(Page-level text extractions)
━━━━━━━━━━━━━━━━━━━━━━━━━━━━━━
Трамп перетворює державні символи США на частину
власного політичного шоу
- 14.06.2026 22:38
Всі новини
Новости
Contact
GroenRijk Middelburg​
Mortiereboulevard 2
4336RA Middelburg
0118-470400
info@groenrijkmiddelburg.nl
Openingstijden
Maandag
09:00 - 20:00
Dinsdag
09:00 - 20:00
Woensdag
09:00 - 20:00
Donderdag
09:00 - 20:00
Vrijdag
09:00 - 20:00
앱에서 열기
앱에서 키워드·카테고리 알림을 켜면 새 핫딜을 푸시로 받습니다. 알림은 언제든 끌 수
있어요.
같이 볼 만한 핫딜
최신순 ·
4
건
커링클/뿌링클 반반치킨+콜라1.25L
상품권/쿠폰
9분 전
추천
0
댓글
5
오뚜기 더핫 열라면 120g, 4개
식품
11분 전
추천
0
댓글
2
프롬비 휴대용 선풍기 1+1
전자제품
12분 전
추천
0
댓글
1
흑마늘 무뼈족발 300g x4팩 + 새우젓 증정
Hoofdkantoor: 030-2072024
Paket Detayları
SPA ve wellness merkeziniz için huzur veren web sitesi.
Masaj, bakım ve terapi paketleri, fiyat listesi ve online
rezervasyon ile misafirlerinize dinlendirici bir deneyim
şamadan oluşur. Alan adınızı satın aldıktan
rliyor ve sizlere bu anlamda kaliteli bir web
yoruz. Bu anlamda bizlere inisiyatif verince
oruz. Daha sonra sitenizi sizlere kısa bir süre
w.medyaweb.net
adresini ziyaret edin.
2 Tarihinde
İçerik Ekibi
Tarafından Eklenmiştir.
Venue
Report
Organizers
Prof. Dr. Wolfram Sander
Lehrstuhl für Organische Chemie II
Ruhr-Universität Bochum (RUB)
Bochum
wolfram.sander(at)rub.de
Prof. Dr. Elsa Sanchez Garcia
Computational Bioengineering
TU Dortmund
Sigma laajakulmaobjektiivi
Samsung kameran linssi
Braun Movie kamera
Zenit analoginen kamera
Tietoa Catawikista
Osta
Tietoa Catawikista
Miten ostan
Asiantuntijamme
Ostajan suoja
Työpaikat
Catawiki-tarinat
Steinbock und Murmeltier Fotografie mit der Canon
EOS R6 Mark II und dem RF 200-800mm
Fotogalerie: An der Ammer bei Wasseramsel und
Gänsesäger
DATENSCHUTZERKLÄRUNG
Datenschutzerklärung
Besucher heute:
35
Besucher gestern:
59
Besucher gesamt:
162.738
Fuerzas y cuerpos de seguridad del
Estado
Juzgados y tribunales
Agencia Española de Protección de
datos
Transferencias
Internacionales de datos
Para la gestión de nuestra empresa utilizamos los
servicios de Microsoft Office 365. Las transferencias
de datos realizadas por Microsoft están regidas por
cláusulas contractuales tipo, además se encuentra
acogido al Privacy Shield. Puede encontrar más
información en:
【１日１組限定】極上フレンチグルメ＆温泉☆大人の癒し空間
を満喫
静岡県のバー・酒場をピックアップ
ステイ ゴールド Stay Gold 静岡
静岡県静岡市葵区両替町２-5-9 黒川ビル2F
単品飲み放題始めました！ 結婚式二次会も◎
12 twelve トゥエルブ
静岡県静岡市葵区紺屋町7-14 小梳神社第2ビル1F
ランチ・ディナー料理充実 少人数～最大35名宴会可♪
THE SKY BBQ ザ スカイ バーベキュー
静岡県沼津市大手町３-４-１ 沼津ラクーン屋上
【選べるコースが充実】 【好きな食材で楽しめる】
━━━━━━━━━━━━━━━━━━━━━━━━━━━━━━
* _ACTIVITY_: The count of lines above that contain "datos" is all that should be given.

* _EXERCISE SOLUTION_: 3